Eternit Bis: «Ergastolo per Schmidheiny, sapeva che di amianto si muore»
Le richieste della Procura alla Corte d'Assise d'Appello. Si tornerà in aula mercoledì
TORINO – Si è conclusa mercoledì 20 novembre, dopo due udienze, la lunga requisitoria della Procura al processo Eternit Bis, oggi in secondo grado di fronte alla Corte d’Assise d’Appello di Torino. I Pm Sara Panelli, Gianfranco Colace e Maria Giovanna Compare hanno chiesto nuovamente l’ergastolo per il magnate svizzero Stephan Schmidheiny.
L’imputato era stato condannato in primo grado a 12 anni di carcere per omicidio colposo aggravato di 147 vittime dell’amianto. Imputato per la morte di 392 casalesi, la Corte d’Assise di Novara con la sentenza del giugno 2023 aveva riqualificato il reato da omicidio volontario con dolo eventuale a, appunto, omicidio colposo aggravato. Per molti dei casi a processo era scattata la prescrizione (199), mentre per altri 46 lo svizzero è stato assolto. La Procura è ricorsa in appello.
Le motivazioni dei Pm
Durante le scorse udienze, i Pm hanno spiegato i motivi di impugnazione della sentenza di primo grado, chiedendo alla Corte d’Assise d’Appello che all’imputato venga riconosciuto il dolo e che tutti i 392 casi siano riconosciuti come mesoteliomi e quindi vittime dell’omicidio contestato.
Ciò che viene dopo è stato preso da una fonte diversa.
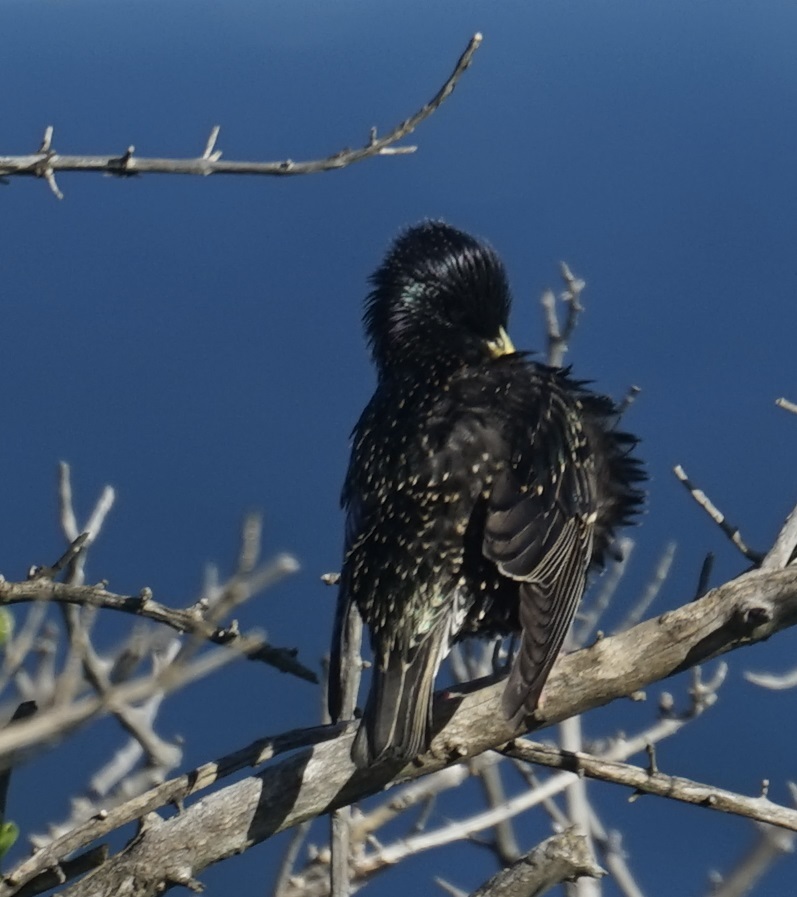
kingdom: Animalia
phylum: Chordata
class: Aves
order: Passeriformes
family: Sturnidae
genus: Sturnus
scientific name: Sturnus vulgaris
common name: Common starling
Per la Procura infatti Schmidheiny era consapevole della situazione all’interno dello stabilimento di Casale, così come della grave esposizione ambientale del territorio circostante. Punto chiave delle motivazioni dei Pm sarebbe proprio la conoscenza che già all’epoca lo svizzero aveva sulla pericolosità dell’amianto: «Schmidheiny sapeva che di amianto si muore, ma decise di esistere a ogni costo. L’obbiettivo era il profitto».
Al termine dell’udienza sono intervenuti i primi legali di parte civile, gli altri saranno ascoltati in aula mercoledì 27 novembre. Al termine, la parola alla difesa di Schmidheiny, con gli avvocati Guido Carlo Alleva e Astolfo Di Amato.